CHARLOTTE, NC (Charlotte Observer/Mark Price) - One of the world’s most infamous shuttered theme parks — North Carolina’s Ghost Town in the Sky — has vowed to reopen again next spring.
The cryptic three-word announcement offered little in the way of details, however.
“Reopening April 2019,” said the message posted on the park’s Facebook page.
The 250-acre ghost town, located 150 miles northwest of Charlotte in Maggie Valley, is internationally famous partly because of the mishaps that have plagued it, but also because it is prized by followers of an Internet fad known as urban exploration, or Urbex.

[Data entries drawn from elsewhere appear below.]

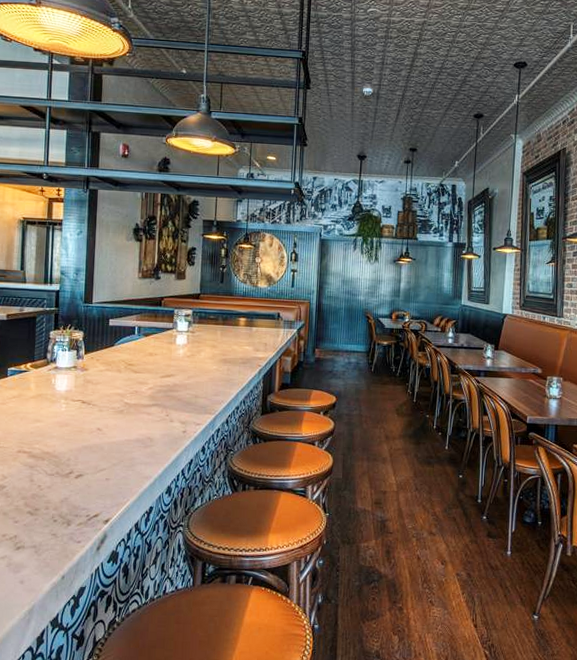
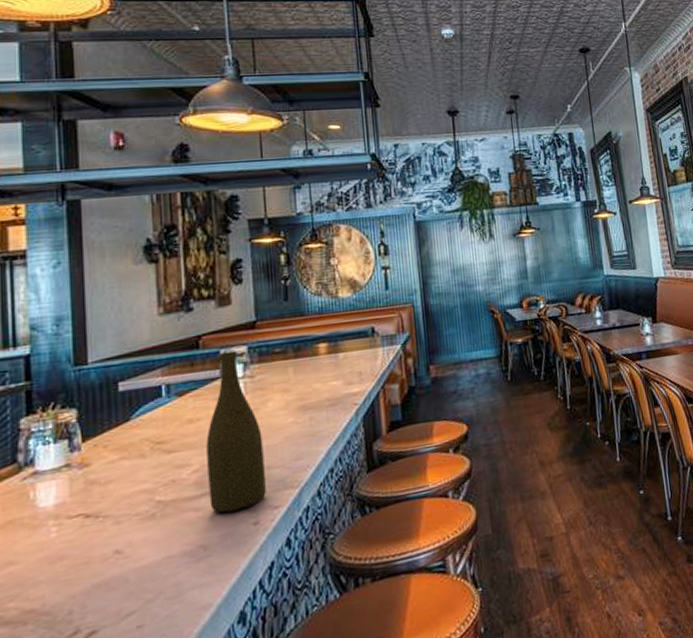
bottle: none [157,312,195,420] -> present [206,351,266,513]

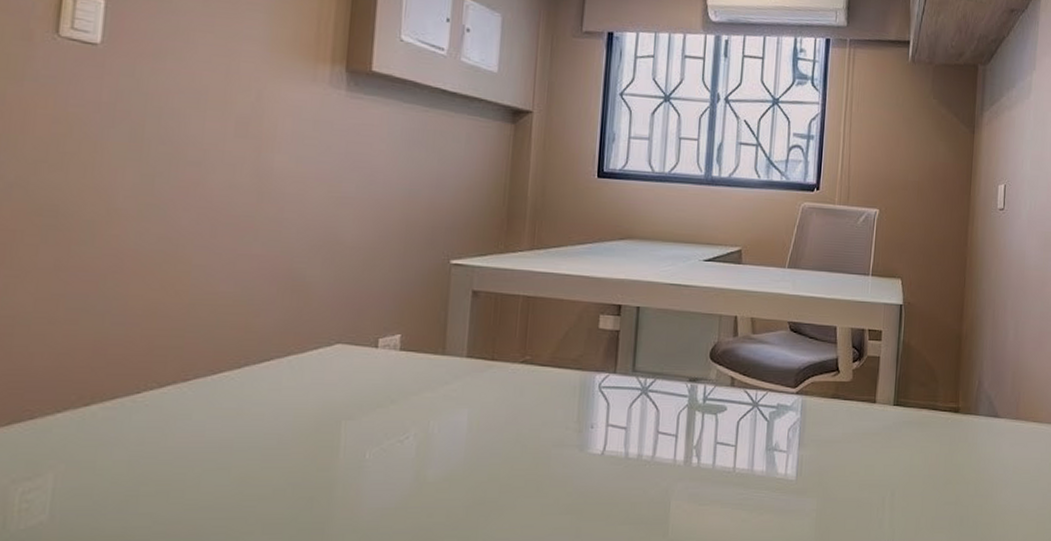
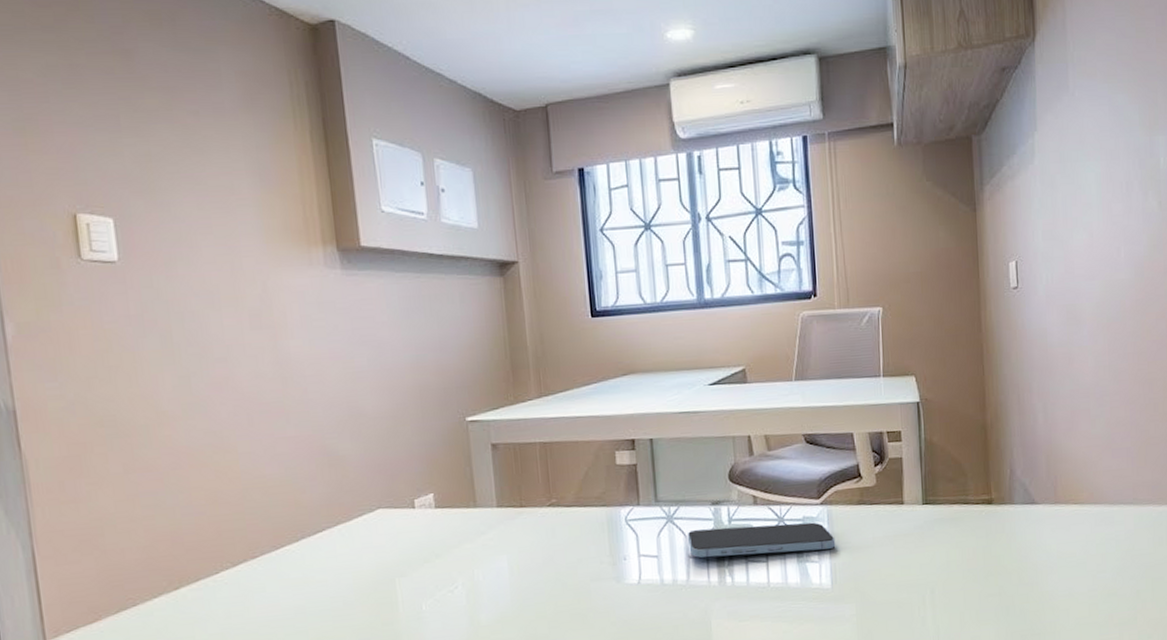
smartphone: none [659,404,806,440] -> present [687,522,836,558]

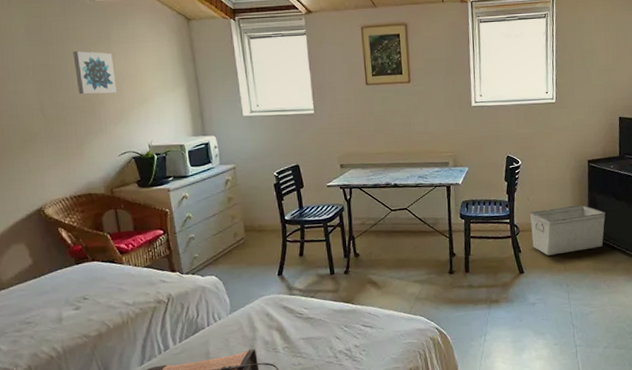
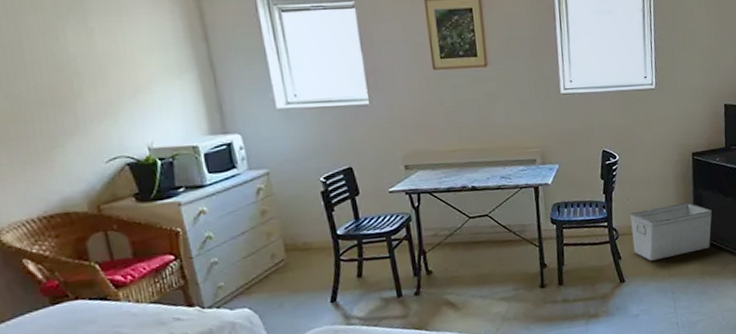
wall art: present [73,51,117,95] -> none [30,25,99,83]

The YouTube blogger known as Jacob the Carpetbagger has long followed the park’s ups and downs and reported on September 4 that the new plan is short on details, raising suspicions that the owners can pull off a reopening.
“I don’t want to be over cynical (but) Ghost Town has a reputation of being cursed,” he said in a YouTube video.
“All these bad things, all these ridiculously bad things (have occurred), some due to mismanagement, some due to freak accident, some due to Mother Nature.”
The park has multiple fan pages on Facebook, and response to the news of a reopening was celebratory and nostalgic, with a few naysayers.
“I’ll be there with my girls and grand babies,” posted Wanda Marlow on the park’s Facebook page. “We have so many memories with our girls and now they are mothers.”
“A lot of great memories for me and my kids!!” posted Christine Ken Pangle.
Blue Ridge Public Radio reported in July that the park’s new backers include Valerie and Spencer Oberle, “who both spent their careers in high-level management with Disney.”
Valerie Oberle spoke of trying to open on a limited basis as early as this fall, but it never happened, the Smoky Mountain News reported in August. “Valerie Oberle made lots of promises at an event in Maggie Valley on July 3,” said the article. “...None of those promises has been fulfilled.”
Ghost Town in the Sky opened in 1961 as a replica Wild West town, and even included sporadic gun fights breaking out in front of park visitors. At its height, it attracted 400,000 visitors, the Charlotte Observer reported in a 2007 article.
The park is called “cursed” because of the many mishaps have been reported at the site since it opened. As a result, it has been closed and reopened multiple times, mostly recently in 2016, according to RoadsideAmerica.com.